◆ **Document passage**:

[Start of Attachment]

Visit Forums -- Jump To:

  

Spirit of Giving

Hugh's picture

The Spirit of Giving – A Platform by Hugh Taft-Morales, December 2010

Although I grew up in a pretty secular environment, Christmas was still a big deal to my brothers and me.  Like most of our friends, we looked forward to December 25th mainly for one reason: the loot.   Primed by television, lusting after the coolest plastic toys, I was pretty effective at letting Santa know what would look best wrapped up under our tree.  Like Ralphie in the wonderful film, The Christmas Story, who wanted nothing but an official Red Ryder carbine-action two-hundred-shot range model air rifle, I dropped hints in every way imaginable.  And one time, like Ralphie, I really wanted a toy gun.  In my case a Johnny 7, with seven ways to kill: rifle, machine gun, pistol insert, grenade launcher, anti-tank rocket, anti-bunker missile, and bayonet.  I was not, as you might guess, raised in Ethical Culture! 
On Christmas morning, my brothers and I had a somewhat grotesque ritual.  Each of us would find our gifts under the tree and pile them onto an easy chair or one end of the couch. Then we would compare and contrast piles, noting the size and number of gifts, registering our semi-mock indignation if the inequality was too obvious. Then we would lustfully unwrap each, but not too fast, so as to savor the nectar of consumerism.  So sweet, so sweet.
It was when I became a teenager, however, that I began to pay the price for my materialistic holiday conditioning. Maybe it was “Christmas karma.”  An uneasy anxiety grew stronger inside me each year as I shopped for gifts to give to my parents and brothers.  Somewhat predictably, it seemed to me that the very success of the holidays depended on my finding acceptable – no make that outstanding – presents for all.  I remember combing the stores of New Haven, frustrated over the inadequate market offerings.  Unlike when I was a young child, when a ten-cent trinket handed in a bundle of tissue paper to my mother resulted in “oohs” and “ahs” and “this is so pretty,” as a teen I was acutely aware that my gifts were less than perfect.

[End of Attachment]

◆ **Material supplied**:

[Start of Attachment]

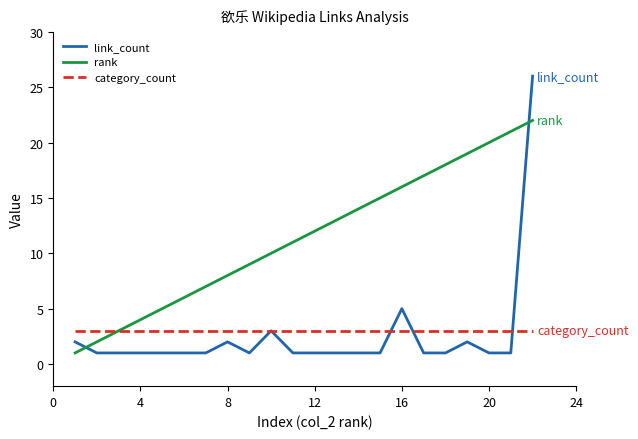

Rank the series by their maximum value, from lowest to highest.

category_count, rank, link_count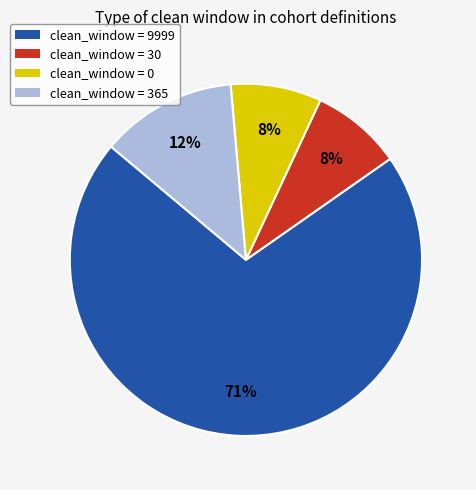

Is there any slice that represents more than half of the pie?

Yes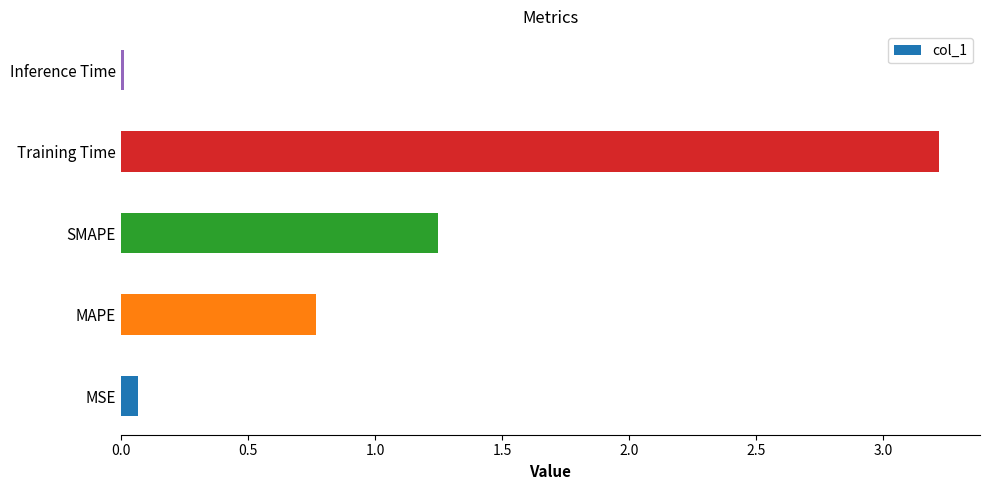

What is the maximum value shown in the chart?

3.2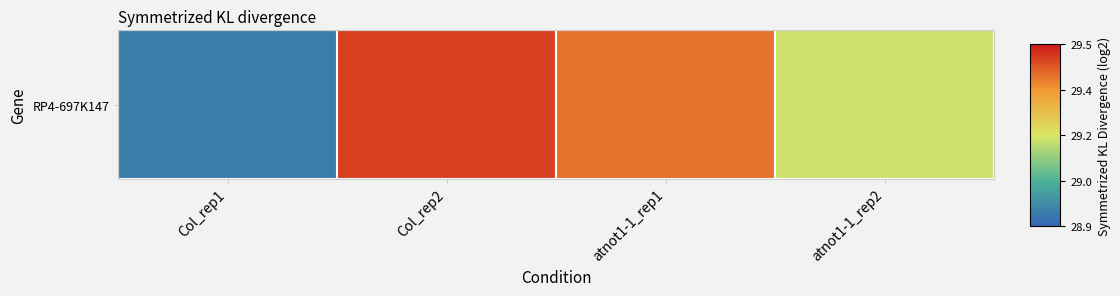

Rank the categories by value from lowest to highest.

Col_rep1, atnot1-1_rep2, atnot1-1_rep1, Col_rep2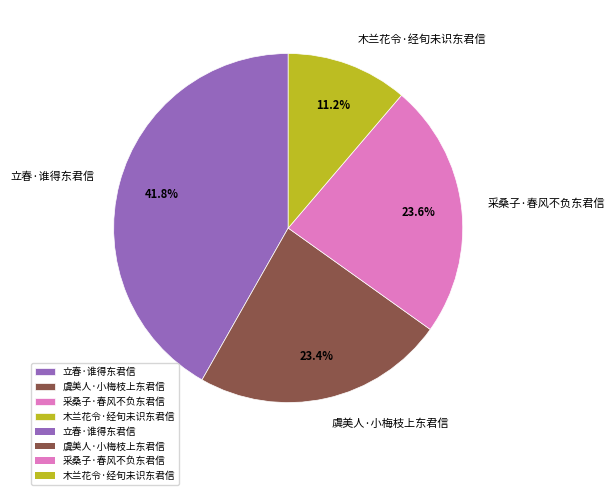

The 立春·谁得东君信 slice represents 54% of the pie. True or false?

False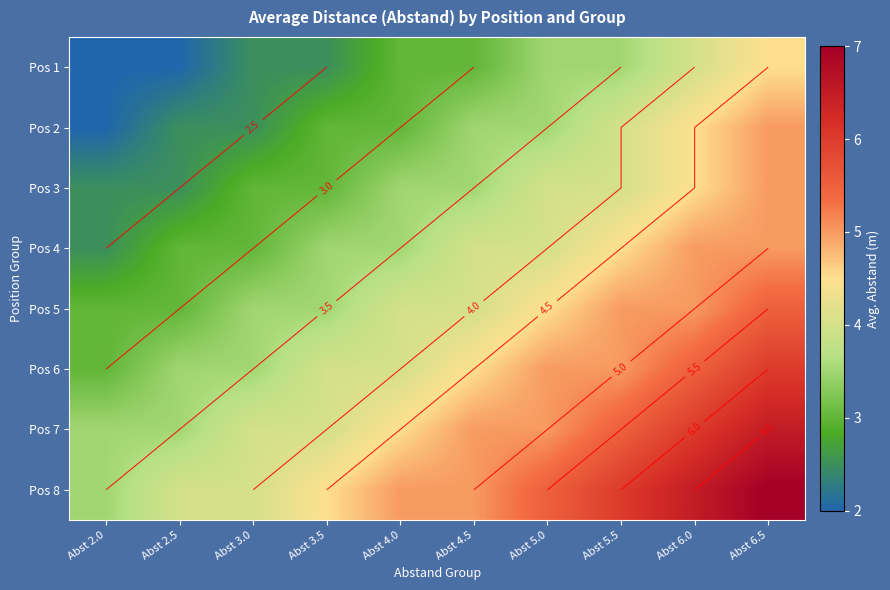

The value of Pos 2 at Abst 6.5 is 2.4. True or false?

False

[End of Attachment]

◆ **Task item**:
Carry on the essay about the spirit of giving from its final sentence, adding the next few paragraphs in the same first-person voice.

◆ **Written response**:
I didn’t have unlimited funds, and often waited too late to start shopping.  I recall feeling helpless and hopeless as I doubled and tripled back over my path: “There’s got to be something here that my mom would like!”  Cheerful Christmas muzak mocked my growing gloom.  “It’s nearly Christmas Eve – its dark outside – and I am not done.” I anticipate the disappointment I will cause with my feeble attempts to demonstrate sufficient consumerist familial appreciation and love.  I felt the rising guilt, heading towards a crescendo on Christmas morning.  
I have not fully outgrown this perverse conditioning.  My wife reminds me of this as I run out to get that one last little extra gift for the child of mine whose pile might be too small.  My children, thank goodness, do not separate and compare piles of loot – I only do that in my head. “But what if they did? What if they did contrast and compare the materialist representation of our love?,” the twisted child of consumerist America inside me asks. 
 
Obviously each of us here today is unique, with different ways of navigating the holidays.  And not all children confuse consumerism and love.  But I bet many people, many of you, may have felt – or still feel – some of this.  We are bombarded with messages about giving just the right gift to demonstrate our love, and earn being loved back.  
This year, for example, I’ve been reminded how important diamonds are to maintaining strong romantic relationships.  In commercials, children help clueless fathers go to Jared for that perfect bracelet, a soldier talking with his wife on Skype has his “wingman” son deliver the diamond encrusted pendent to a beaming mom, and every groom has to buy from DeBeer’s because “diamonds are forever.”  And to make sure that after the wedding the diamonds keep coming, long ago the advertising agency for DeBeer’s sold America on the belief that, "Candies come, flowers come, furs come," but such ephemeral gifts fail to satisfy a woman's psychological craving for "a renewal of the romance." 
And this holiday season is no different, whether we are talking diamonds or DVD’s. Last week we witnessed the American equivalent of Spain’s running of the bulls:  Black Friday.  What an ominous event - hordes of holiday shoppers camping out to be the first to sprint from mall entrance to register, arms full of booty.  Not only do these intrepid consumers love their families, but they love America too!  Despite terror, despite recession, we’ll show the rest of the world that we aren’t going to compromise our lifestyle!  Buy, and buy some more!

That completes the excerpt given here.